From my understanding,
TreeMap :
1. Insert O( logN )
2. Delete O( logN )
3. Retrieve O( logN )
HashMap :
1. Insert O( 1 ) -> O( N )
2. Delete O( 1 ) -> O( N )
3. Retrieve O( 1 ) -> O( N )
I know that TreeMap using Red-Black tree as internal data structure. However, I’m not so sure about HashMap’s internal data structure.
- Is HaspMap implemented using
Hash-Table? - If the answer is “Yes”, then does it use array-base’s implementation
or reference-base’s implementation? - And if it used array-base then is it sorted or unsorted?

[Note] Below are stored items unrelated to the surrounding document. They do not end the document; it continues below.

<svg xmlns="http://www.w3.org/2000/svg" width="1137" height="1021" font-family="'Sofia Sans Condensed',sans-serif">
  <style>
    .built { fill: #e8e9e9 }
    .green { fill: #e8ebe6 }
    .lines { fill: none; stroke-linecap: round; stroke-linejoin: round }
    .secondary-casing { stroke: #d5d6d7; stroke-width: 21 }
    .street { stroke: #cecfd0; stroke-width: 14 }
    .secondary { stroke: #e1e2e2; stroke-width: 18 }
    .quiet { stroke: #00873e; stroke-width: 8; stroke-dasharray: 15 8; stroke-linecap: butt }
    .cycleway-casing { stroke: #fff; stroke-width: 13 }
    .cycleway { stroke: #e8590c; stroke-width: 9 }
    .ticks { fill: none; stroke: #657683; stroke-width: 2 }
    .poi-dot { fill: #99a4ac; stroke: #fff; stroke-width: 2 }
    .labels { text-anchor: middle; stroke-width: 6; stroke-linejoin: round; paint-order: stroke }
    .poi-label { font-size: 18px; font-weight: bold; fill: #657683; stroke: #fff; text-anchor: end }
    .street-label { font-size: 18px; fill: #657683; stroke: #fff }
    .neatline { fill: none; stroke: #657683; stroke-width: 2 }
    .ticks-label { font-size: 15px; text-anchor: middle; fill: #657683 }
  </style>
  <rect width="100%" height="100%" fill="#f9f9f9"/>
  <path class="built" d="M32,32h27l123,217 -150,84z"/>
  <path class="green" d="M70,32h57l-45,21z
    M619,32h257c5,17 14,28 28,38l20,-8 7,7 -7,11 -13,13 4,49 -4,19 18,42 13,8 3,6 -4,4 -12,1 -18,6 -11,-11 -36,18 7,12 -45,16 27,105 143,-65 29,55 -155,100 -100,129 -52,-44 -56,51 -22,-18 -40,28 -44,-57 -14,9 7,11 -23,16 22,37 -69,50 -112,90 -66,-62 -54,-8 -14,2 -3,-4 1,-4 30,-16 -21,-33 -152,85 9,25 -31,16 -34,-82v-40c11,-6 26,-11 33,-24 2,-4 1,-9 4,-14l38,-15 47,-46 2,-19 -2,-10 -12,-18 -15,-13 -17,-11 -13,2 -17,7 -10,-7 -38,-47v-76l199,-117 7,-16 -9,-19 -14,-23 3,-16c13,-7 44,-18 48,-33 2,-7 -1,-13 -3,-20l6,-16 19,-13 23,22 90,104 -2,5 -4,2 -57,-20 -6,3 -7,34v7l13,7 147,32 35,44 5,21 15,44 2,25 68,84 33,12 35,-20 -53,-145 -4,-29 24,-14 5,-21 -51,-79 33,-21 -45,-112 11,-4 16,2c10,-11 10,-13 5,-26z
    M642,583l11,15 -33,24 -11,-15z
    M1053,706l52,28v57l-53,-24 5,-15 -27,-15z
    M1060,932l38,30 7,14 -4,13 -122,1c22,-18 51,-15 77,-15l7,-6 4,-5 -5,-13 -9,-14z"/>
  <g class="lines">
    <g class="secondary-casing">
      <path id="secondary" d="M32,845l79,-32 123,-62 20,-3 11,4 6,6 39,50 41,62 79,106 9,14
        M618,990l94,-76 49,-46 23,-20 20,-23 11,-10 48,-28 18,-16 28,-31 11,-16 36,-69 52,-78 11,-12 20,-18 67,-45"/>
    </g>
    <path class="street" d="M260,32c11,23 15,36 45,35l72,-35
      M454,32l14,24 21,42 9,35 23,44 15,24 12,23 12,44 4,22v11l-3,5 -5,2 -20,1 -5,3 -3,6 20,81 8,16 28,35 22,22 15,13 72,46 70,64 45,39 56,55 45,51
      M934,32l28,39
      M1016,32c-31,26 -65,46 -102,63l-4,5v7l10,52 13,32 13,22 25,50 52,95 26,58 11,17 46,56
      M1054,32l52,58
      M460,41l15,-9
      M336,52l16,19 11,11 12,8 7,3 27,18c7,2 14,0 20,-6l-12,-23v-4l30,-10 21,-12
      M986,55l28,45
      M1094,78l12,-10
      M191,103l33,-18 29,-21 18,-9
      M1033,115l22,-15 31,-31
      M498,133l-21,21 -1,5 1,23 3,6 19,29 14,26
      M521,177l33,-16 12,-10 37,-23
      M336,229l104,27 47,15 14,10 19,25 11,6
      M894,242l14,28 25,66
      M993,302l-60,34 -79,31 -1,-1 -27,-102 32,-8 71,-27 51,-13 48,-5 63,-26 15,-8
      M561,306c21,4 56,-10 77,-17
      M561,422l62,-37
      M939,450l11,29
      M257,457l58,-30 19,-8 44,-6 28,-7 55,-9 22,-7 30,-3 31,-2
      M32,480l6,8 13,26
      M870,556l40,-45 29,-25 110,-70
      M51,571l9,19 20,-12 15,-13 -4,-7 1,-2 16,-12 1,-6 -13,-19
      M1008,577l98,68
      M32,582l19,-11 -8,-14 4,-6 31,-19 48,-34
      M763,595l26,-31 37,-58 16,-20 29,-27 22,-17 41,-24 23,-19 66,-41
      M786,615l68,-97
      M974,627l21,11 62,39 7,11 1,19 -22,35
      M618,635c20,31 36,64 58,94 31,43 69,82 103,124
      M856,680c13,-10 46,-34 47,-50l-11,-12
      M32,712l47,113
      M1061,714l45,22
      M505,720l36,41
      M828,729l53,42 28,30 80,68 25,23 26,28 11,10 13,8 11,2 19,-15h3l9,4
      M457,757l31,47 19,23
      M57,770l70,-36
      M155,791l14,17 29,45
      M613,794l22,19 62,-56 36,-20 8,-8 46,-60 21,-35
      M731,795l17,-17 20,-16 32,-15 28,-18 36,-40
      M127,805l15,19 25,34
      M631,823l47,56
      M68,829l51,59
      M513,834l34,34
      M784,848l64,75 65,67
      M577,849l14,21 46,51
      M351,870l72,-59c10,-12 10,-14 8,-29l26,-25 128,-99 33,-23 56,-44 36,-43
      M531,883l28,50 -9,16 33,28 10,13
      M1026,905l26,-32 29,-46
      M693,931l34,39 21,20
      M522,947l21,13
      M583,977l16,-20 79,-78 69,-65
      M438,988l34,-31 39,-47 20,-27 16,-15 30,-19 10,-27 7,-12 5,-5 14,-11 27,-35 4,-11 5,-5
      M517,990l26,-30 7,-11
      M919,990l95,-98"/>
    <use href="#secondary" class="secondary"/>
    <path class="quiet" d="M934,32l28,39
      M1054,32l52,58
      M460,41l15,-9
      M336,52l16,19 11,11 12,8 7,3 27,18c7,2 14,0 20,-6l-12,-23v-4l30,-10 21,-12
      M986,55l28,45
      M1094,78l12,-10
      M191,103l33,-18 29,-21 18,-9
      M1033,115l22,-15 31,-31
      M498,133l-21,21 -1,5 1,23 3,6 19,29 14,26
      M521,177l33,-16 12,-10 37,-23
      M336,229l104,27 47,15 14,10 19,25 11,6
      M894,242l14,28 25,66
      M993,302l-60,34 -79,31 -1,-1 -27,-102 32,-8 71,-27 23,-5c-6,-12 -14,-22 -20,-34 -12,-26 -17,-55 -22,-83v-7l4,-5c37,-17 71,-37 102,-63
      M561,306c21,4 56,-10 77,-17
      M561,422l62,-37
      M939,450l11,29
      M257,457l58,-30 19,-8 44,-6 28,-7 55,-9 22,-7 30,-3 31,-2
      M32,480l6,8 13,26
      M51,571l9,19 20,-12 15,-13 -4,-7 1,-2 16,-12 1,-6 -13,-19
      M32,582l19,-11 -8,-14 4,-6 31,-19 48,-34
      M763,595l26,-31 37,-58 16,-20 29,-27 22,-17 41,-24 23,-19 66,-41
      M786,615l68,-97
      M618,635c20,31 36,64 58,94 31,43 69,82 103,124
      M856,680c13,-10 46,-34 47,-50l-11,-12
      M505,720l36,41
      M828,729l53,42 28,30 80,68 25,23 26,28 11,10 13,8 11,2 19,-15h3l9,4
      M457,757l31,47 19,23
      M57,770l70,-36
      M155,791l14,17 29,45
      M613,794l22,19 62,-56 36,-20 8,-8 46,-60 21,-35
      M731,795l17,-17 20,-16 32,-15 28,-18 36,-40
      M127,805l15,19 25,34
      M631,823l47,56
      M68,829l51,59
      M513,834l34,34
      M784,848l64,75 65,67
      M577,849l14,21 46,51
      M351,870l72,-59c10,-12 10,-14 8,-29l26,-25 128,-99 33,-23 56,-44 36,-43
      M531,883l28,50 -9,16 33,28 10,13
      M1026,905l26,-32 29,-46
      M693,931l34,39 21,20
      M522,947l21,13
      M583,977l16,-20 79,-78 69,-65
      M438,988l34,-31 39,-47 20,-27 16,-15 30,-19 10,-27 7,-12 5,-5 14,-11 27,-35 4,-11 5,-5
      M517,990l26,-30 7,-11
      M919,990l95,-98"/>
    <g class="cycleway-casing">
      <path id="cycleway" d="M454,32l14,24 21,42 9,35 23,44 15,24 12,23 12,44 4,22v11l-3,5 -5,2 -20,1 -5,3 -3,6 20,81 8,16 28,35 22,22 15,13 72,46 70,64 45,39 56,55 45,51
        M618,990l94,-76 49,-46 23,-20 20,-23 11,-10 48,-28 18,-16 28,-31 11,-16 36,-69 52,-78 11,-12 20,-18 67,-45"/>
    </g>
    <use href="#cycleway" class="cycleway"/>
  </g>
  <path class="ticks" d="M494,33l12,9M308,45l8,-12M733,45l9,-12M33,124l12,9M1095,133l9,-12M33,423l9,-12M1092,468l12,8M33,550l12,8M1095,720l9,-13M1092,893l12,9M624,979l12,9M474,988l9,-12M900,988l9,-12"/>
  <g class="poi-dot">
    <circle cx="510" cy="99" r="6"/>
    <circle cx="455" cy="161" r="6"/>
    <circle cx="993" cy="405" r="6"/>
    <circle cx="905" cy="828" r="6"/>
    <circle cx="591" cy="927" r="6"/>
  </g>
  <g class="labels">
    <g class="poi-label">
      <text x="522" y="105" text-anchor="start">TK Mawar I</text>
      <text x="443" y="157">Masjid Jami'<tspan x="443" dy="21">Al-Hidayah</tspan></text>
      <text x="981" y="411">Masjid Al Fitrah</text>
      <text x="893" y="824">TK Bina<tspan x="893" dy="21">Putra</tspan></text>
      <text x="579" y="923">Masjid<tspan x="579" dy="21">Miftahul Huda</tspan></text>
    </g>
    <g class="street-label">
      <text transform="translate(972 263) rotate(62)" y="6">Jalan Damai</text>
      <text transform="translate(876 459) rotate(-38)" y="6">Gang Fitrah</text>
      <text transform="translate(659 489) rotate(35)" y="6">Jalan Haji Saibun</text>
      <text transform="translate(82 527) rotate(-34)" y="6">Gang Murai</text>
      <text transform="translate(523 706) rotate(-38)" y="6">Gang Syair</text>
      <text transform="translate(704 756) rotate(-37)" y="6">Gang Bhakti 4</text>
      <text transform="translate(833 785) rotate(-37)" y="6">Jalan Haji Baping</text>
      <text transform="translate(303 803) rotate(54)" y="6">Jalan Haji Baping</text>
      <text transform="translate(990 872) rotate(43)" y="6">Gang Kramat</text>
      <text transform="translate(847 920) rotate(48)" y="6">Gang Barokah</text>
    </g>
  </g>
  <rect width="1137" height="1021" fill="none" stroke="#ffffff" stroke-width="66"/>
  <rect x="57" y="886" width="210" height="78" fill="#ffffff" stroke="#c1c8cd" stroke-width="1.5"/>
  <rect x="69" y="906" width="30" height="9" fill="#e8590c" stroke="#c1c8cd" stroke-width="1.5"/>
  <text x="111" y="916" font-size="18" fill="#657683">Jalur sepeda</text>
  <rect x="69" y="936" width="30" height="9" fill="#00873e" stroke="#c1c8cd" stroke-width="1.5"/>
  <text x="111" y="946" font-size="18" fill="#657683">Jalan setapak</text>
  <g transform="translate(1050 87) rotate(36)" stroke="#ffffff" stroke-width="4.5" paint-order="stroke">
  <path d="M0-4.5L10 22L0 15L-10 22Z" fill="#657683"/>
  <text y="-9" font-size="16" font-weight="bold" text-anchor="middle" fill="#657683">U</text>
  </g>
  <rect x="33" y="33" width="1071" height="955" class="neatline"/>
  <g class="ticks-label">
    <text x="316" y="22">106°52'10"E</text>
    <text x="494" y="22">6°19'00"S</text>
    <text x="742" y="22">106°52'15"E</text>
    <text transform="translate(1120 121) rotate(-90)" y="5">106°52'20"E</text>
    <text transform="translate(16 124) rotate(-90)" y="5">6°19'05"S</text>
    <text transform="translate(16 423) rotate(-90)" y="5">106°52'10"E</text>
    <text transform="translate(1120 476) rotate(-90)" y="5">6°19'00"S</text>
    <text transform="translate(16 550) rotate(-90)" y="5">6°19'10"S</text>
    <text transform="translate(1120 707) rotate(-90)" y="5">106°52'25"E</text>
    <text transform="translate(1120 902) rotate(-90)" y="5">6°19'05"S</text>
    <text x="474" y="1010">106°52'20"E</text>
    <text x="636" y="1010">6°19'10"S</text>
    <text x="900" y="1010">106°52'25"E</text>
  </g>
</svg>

I’m working on a small project using Java to demonstrate the runtime complexity of all operations( insert, delete, retrieve ) between HashMap and TreeMap, but I don’t really know how to link the theory formula with actual result from running a program. For example, from running a quick test :
1. Insert 10,000 elements
2. Delete 100 elements
3. Retrieve 100 elements
I got this info:
HashMap
Create time : 6348015 nano seconds.
Remove time : 98458 nano seconds.
Retrieve Found time : 59762 nano seconds.
Retrieve Not Found time : 39097 nano seconds.
--- end ---
TreeMap
Create time : 20518163 nano seconds.
Remove time : 274221 nano seconds.
Retrieve Found time : 112072 nano seconds.
Retrieve Not Found time : 168442 nano seconds.
--- end ---
I would like to know how can I find the link these times with the theoretical time complexity such as O( N ) or O( logN )?
And this result surprised me since I always think TreeMap would beat HashMap badly. Could anyone give me some brief explanation about these things? Thanks in advance.
If you want to show the complexity of some operation, you can’t just use one data point, you have to show how the time changes when
Nchanges.Also, often algorithms or data-structures with better theoretical complexity have worse running times for smaller data-sets.
Another thing to think about is to have representative values. For example if you insert values
1, 2, 3, …into an RB-tree, that’s the worst-case scenario (I think), because it has to rebalance quite often. Inserting random values will probably give different result.